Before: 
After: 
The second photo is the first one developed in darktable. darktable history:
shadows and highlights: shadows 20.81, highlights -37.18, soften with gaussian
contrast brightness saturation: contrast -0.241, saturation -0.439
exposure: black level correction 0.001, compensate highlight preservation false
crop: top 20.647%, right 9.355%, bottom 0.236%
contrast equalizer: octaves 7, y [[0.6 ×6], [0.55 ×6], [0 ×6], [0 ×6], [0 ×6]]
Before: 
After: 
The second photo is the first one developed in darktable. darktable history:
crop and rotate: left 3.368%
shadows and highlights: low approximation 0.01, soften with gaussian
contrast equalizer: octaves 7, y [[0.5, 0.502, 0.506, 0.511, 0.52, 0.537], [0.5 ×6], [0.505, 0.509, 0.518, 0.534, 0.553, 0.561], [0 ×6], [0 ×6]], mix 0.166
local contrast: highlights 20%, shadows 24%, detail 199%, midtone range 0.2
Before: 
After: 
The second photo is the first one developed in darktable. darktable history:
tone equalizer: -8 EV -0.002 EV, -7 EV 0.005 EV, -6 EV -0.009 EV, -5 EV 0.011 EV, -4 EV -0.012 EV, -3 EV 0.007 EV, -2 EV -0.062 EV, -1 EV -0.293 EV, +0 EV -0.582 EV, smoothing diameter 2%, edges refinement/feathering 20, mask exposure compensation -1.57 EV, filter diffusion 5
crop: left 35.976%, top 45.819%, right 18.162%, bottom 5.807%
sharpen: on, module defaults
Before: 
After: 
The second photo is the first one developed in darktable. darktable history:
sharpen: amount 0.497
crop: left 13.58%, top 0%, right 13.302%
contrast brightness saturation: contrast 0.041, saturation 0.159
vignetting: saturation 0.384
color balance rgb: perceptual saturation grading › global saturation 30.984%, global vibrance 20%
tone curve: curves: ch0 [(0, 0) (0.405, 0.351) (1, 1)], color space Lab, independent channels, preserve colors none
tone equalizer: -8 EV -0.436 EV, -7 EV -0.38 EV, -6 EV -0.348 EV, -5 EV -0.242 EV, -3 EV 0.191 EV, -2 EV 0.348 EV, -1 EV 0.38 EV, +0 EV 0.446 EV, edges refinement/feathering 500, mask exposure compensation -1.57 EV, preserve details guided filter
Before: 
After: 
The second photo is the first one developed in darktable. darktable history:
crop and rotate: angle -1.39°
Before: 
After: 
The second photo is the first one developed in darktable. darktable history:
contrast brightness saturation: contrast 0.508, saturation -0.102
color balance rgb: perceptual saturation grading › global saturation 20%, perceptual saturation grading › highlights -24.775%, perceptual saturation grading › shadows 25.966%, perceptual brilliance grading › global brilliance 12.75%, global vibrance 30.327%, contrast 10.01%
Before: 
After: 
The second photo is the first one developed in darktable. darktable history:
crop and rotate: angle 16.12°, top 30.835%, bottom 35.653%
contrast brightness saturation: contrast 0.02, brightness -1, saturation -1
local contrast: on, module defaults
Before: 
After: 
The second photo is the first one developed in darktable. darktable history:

•••••

» What you have to do
Copy the lines from the start of the records through the line containing "contrast equalizer: octaves 7, y [[0.6", including that line.

» Solution to the exercise
Before: 
After: 
The second photo is the first one developed in darktable. darktable history:
shadows and highlights: shadows 20.81, highlights -37.18, soften with gaussian
contrast brightness saturation: contrast -0.241, saturation -0.439
exposure: black level correction 0.001, compensate highlight preservation false
crop: top 20.647%, right 9.355%, bottom 0.236%
contrast equalizer: octaves 7, y [[0.6 ×6], [0.55 ×6], [0 ×6], [0 ×6], [0 ×6]]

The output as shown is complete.